Hi everyone,
For a project I’m working on I have a datastructure with an AbstractArray
interface that internally stores its data in a Vector
of Vectors
(more precisly, it uses a fixed-size arrays, but that doesn’t matter for the problem at hand). Now I would like to efficiently iterate over these elements as if it were a single array. Of course I could do this:
# For example, compute a sum
function sumiterate_pv(pv::PartitionedVector)
s = zero(eltype(pv))
for part in pv.partitions
for x in part
s += x
end
end
s
end
But this restricts the function to only accept PartitionedVector
types and I’d like something more general, such as:
function sumiterate(A::AbstractVector)
s = zero(eltype(A))
for x in A
s+= x
end
s
end
Now I know about Iterators.flatten
, but that performs a lot worse than the manually written double loop, so I decided to write my own iterate
function, in which I try to mimic the double loop behavior. This is already performing a lot better than Iterators.flatten
, but computing the sum using this iterate
function is still not as performant as the sumiterate_pv
example. By looking at the LLVM that is being produced for both versions I can see that sumiterate_pv
is compiled into SIMD code, which makes sense for computing a sum. However, this does not happen for loops using my custom iterate
function. I think it has something to do with the fact that the compiler doesn’t really see it as a double loop, but as a single loop with a branch in the body, which makes it hard to vectorize. Does anyone have any idea if I can somehow rewrite my iterate
function in a way that would compile down to SIMD code? Below is a (simplified) snippet of my code.
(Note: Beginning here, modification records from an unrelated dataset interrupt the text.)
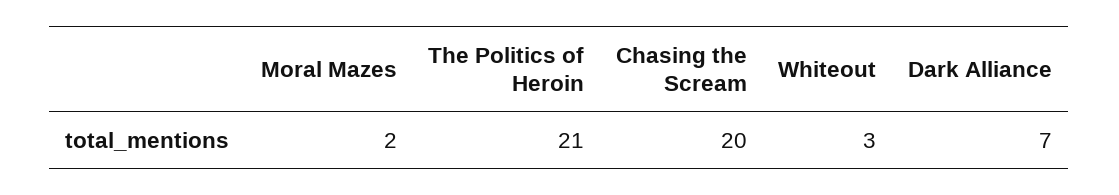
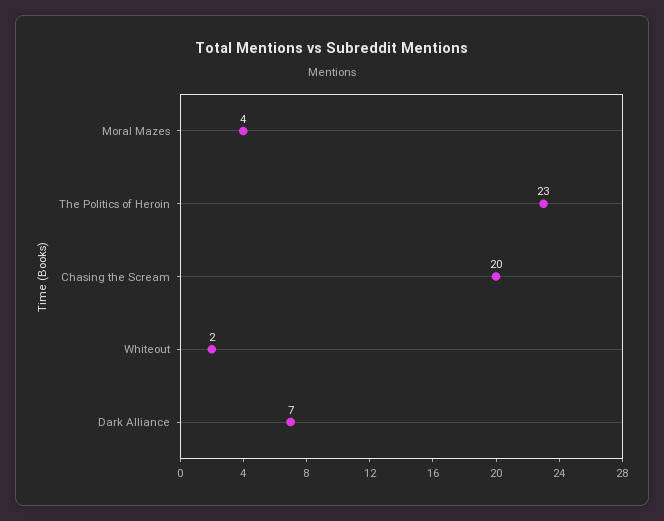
Moral Mazes: 2 -> 4
The Politics of Heroin: 21 -> 23
Whiteout: 3 -> 2

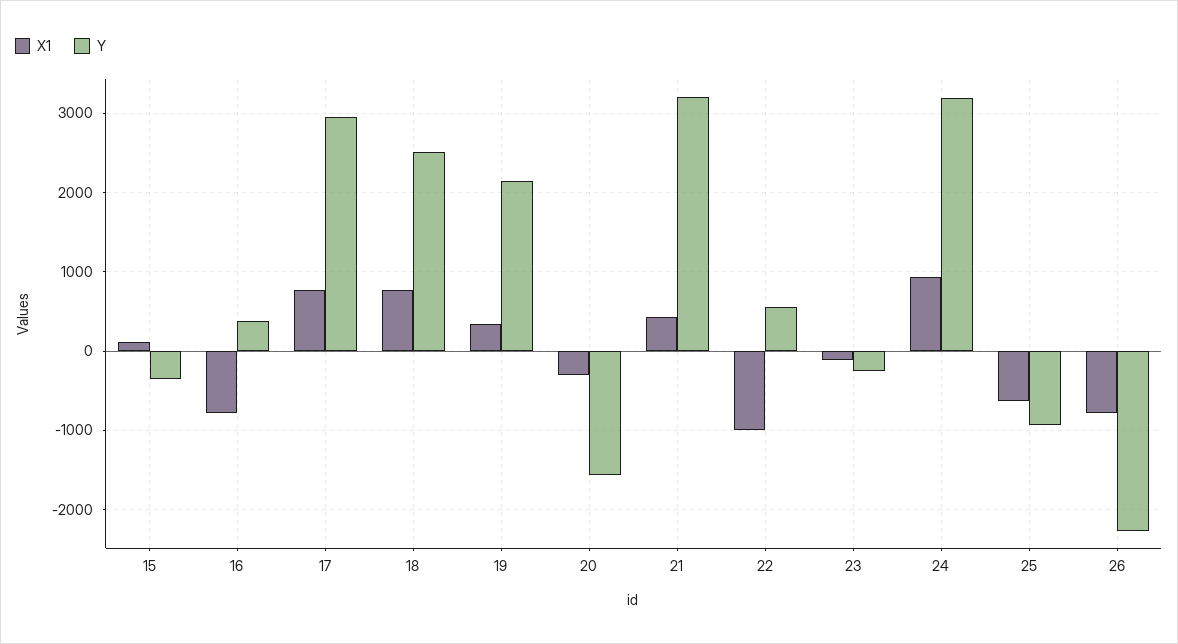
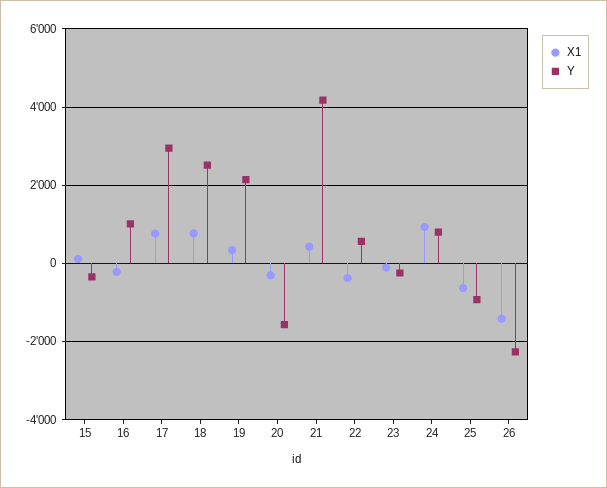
X1, 16: -800 -> -200
Y, 16: 400 -> 1000
Y, 21: 3200 -> 4200
X1, 22: -1000 -> -400
Y, 24: 3200 -> 800
X1, 26: -800 -> -1400

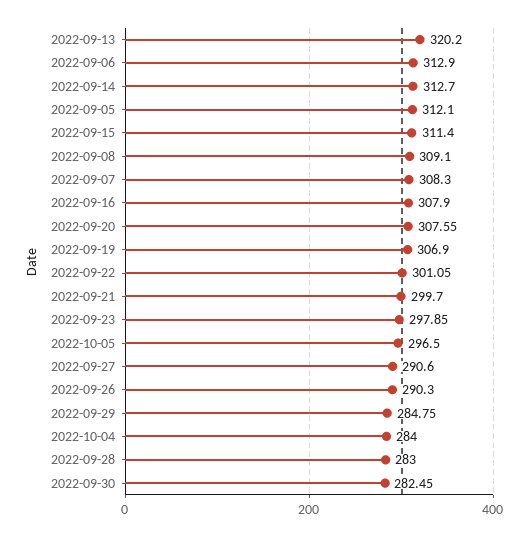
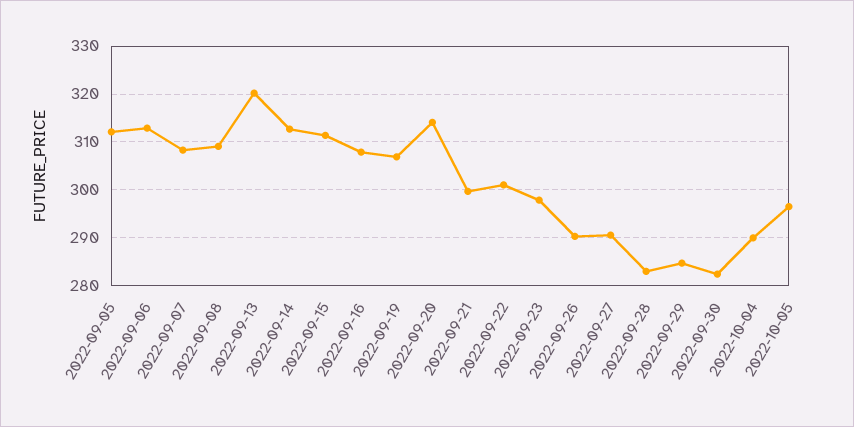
2022-09-20: 307.55 -> 314
2022-10-04: 284 -> 290

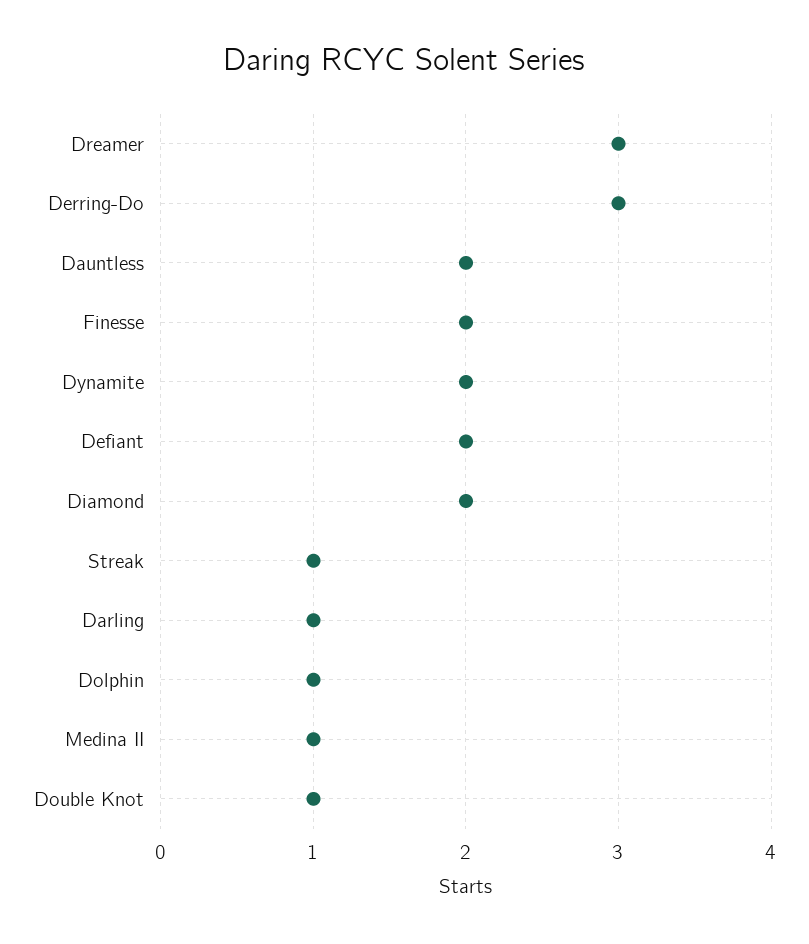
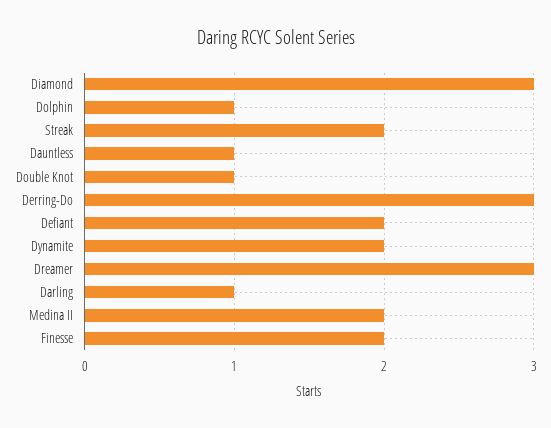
Dauntless: 2 -> 1
Diamond: 2 -> 3
Streak: 1 -> 2
Medina II: 1 -> 2

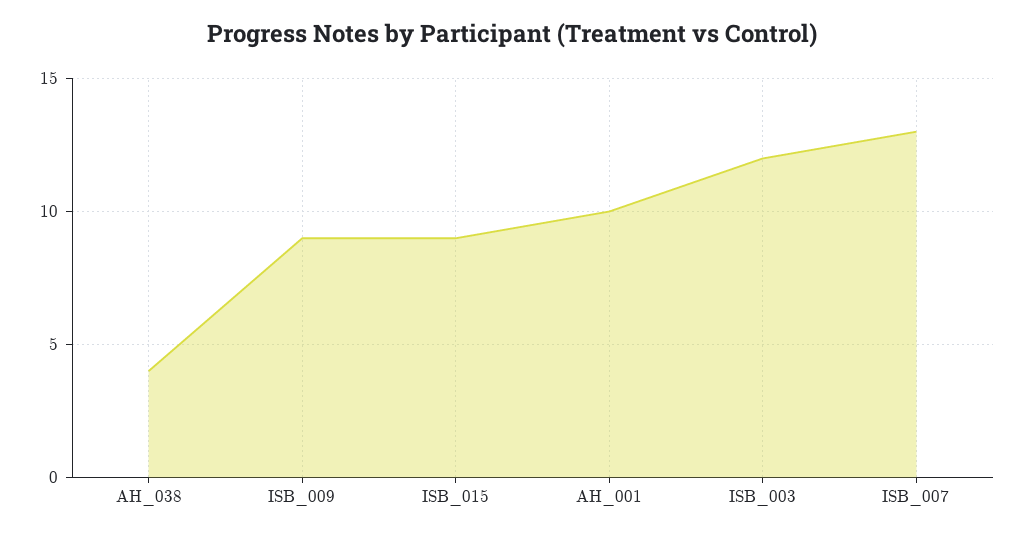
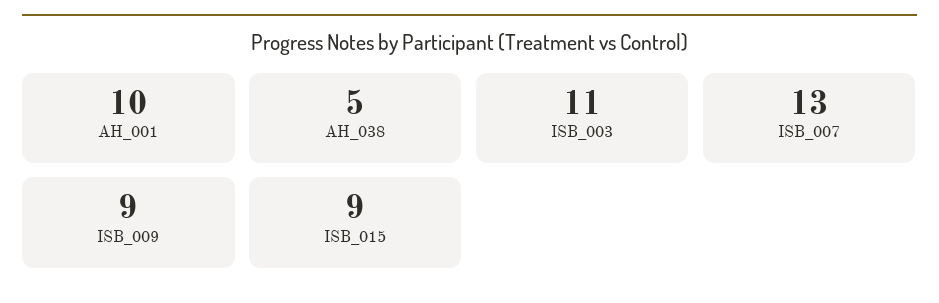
AH_038: 4 -> 5
ISB_003: 12 -> 11

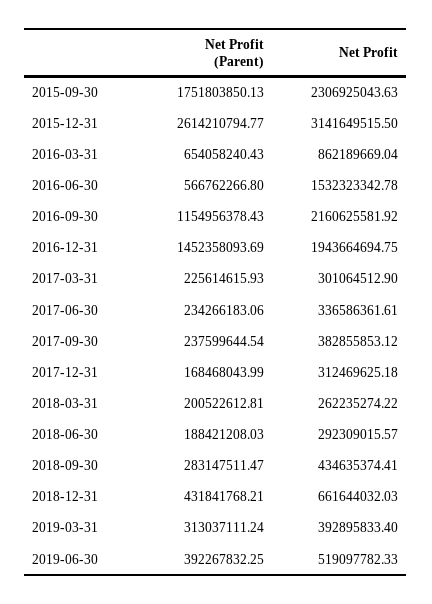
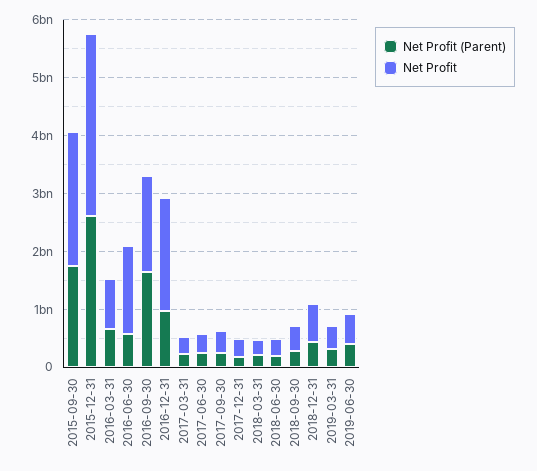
Net Profit (Parent), 2016-09-30: 1154956378.43 -> 1600000000
Net Profit, 2016-09-30: 2160625581.92 -> 1600000000
Net Profit (Parent), 2016-12-31: 1452358093.69 -> 1000000000

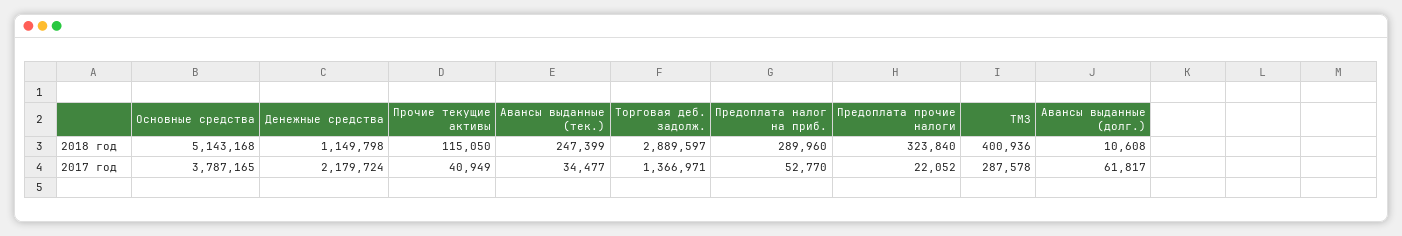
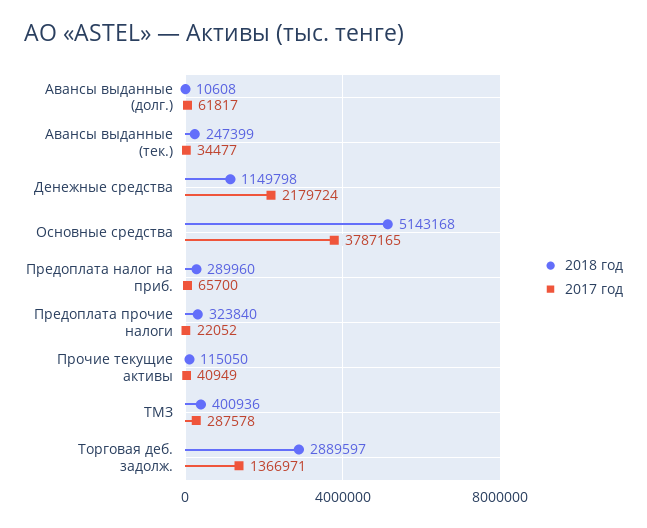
2017 год, Предоплата налог на приб.: 52770 -> 65700

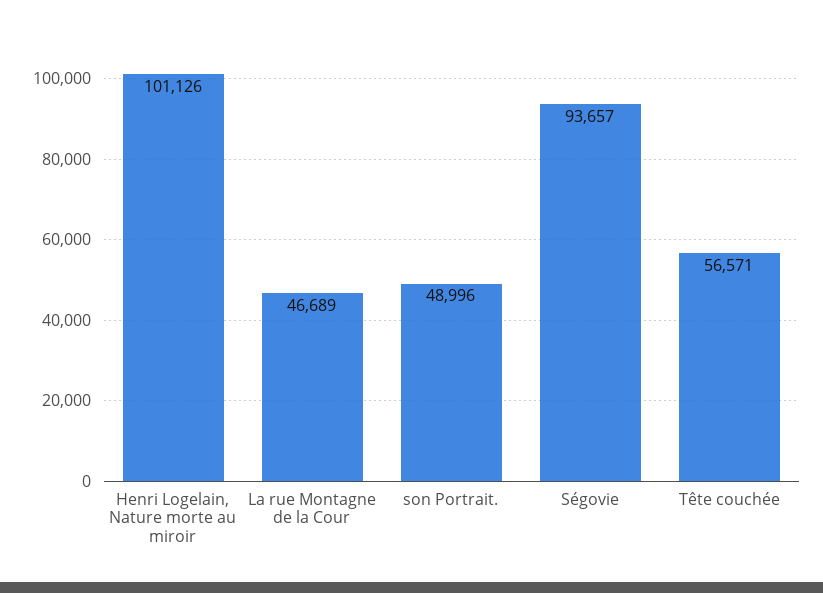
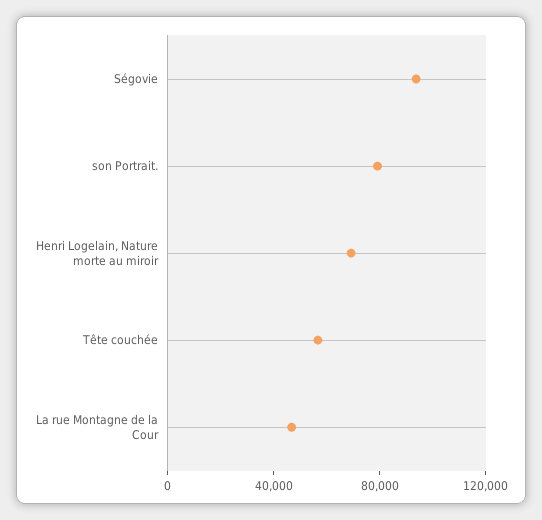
Henri Logelain, Nature morte au miroir: 101126 -> 70000
son Portrait.: 48996 -> 80000

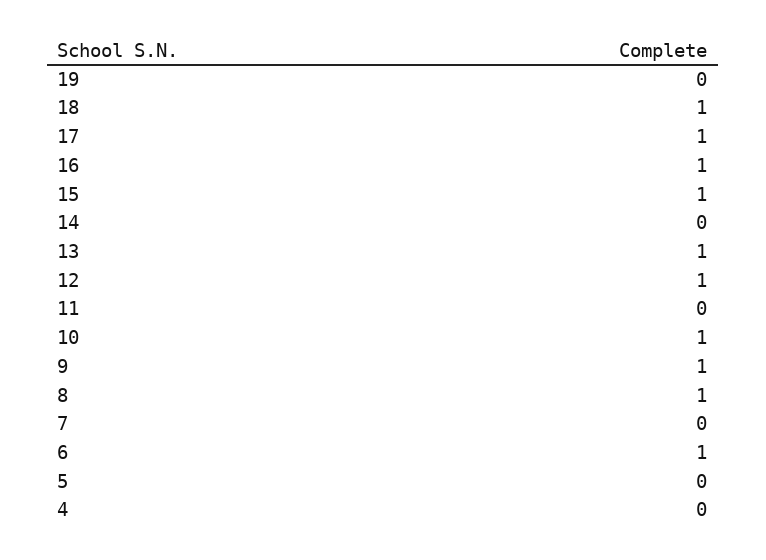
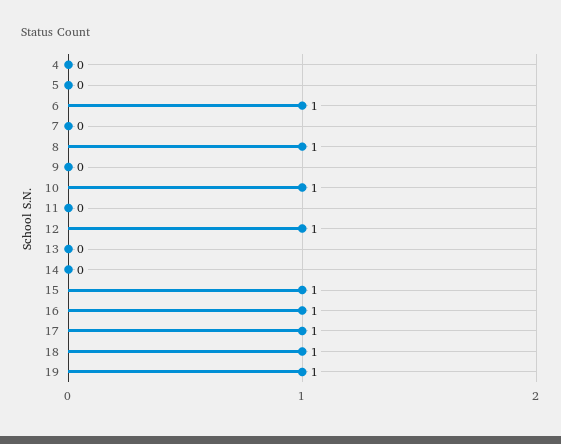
19: 0 -> 1
13: 1 -> 0
9: 1 -> 0

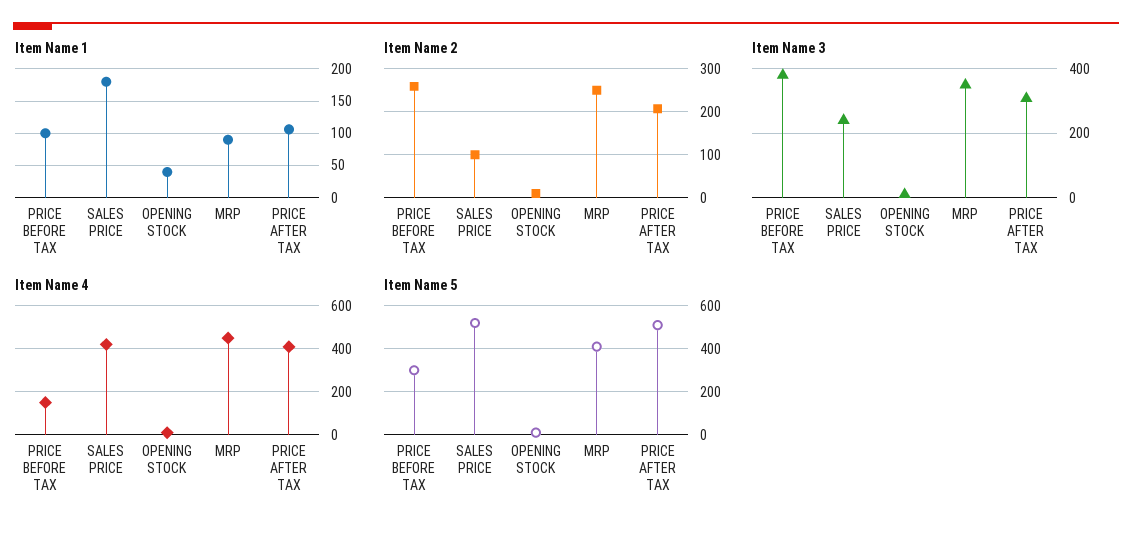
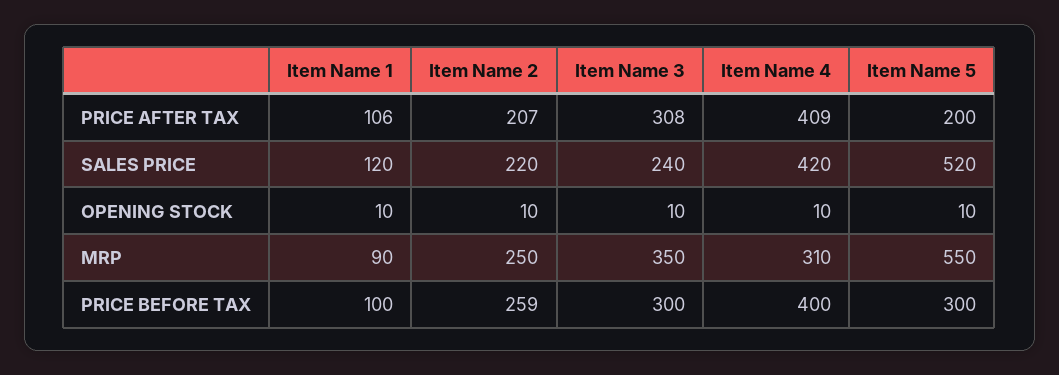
Item Name 1, SALES PRICE: 180 -> 120
Item Name 1, OPENING STOCK: 40 -> 10
Item Name 2, SALES PRICE: 100 -> 220
Item Name 3, PRICE BEFORE TAX: 380 -> 300
Item Name 4, PRICE BEFORE TAX: 150 -> 400
Item Name 4, MRP: 450 -> 310
Item Name 5, MRP: 400 -> 550
Item Name 5, PRICE AFTER TAX: 500 -> 200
mutable struct PVIterateState{T}
num_partitions::Int
outer_idx::Int
cur_part::Vector{T}
cur_part_length::Int
inner_idx::Int
end
function Base.iterate(pv::PartitionedVector)
isempty(pv) && return nothing
cur_part = pv.partitions[1]
state = PVIterateState(length(pv.partitions), 1, cur_part, length(cur_part), 2)
(cur_part[1], state)
end
function Base.iterate(pv::PartitionedVector, s::PVIterateState)
if s.inner_idx <= s.cur_part_length # inner loop
@inbounds res = s.cur_part[s.inner_idx]
s.inner_idx += 1
(res, s)
elseif s.outer_idx < s.num_partitions # outer loop
s.outer_idx += 1
@inbounds s.cur_part = pv.partitions[s.outer_idx]
s.cur_part_length = length(s.cur_part)
@inbounds res = s.cur_part[1]
s.inner_idx = 2
(res, s)
else
nothing
end
end